The canal transformed New York City into the commercial capital it remains today. Prior to the canal’s construction, the ports of Boston, Philadelphia and New Orleans outranked New York in size.

But the construction of the Erie Canal gave New York City (via the Hudson River) direct water access to the Great Lakes and regions of the Midwest. As the gateway to these resource-rich lands, New York soon became the nation’s economic epicenter and the primary port of entry to the United States for European immigrants.

New York City’s population quadrupled between 1820 and 1850. Financing of the Erie Canal’s construction allowed the city to eclipse Philadelphia as the country’s most important banking center.

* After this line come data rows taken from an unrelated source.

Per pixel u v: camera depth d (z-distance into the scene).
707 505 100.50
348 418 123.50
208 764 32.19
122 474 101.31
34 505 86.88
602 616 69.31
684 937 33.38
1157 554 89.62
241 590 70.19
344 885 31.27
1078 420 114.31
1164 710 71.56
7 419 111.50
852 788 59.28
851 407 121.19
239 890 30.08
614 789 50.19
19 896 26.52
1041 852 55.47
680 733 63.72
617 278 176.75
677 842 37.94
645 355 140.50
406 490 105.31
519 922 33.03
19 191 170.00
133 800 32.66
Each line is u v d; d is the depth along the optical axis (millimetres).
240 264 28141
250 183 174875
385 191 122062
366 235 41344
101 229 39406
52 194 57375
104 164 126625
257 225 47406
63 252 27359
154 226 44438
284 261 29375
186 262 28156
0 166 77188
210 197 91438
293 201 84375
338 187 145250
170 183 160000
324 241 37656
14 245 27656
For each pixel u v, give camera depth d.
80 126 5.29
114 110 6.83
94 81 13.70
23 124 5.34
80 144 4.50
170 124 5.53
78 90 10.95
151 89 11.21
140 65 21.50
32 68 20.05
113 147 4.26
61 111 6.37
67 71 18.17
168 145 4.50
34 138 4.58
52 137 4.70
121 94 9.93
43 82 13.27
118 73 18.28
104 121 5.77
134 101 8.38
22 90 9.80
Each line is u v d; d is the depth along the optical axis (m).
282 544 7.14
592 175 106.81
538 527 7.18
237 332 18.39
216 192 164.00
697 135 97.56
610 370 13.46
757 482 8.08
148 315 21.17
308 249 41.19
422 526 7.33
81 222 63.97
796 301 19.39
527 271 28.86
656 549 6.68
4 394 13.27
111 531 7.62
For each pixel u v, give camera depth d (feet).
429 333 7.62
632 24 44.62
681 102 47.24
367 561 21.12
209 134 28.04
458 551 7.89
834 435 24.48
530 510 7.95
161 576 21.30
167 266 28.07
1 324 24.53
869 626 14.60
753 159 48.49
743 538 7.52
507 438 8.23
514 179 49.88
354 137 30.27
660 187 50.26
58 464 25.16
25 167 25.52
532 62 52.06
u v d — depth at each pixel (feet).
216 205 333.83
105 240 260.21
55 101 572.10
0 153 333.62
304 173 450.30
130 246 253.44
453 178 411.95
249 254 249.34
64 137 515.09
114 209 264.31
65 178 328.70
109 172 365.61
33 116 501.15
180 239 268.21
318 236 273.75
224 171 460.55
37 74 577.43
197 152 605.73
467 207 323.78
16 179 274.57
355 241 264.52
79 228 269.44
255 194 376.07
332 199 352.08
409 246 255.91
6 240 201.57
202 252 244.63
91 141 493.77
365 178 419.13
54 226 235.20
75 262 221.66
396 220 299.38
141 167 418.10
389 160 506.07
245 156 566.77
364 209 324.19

The Erie Canal also provided an economic boost to the entire United States by allowing the transport of goods at one-tenth the previous cost in less than half the previous time. By 1853, the Erie Canal carried 62 percent of all U.S. trade.

For the first time, manufactured goods such as furniture and clothing could be shipped in bulk to the frontier.

Farmers in western New York and the Midwest now had cash to purchase consumer goods, because they could more cheaply ship wheat, corn and other crops to lucrative East Coast markets.

The Erie Canal also helped to stimulate America’s nascent tourism industry. It attracted vacationers, including Europeans such as Charles Dickens. Thousands of tourists floated down the canal on excursions from New York City to Niagara Falls.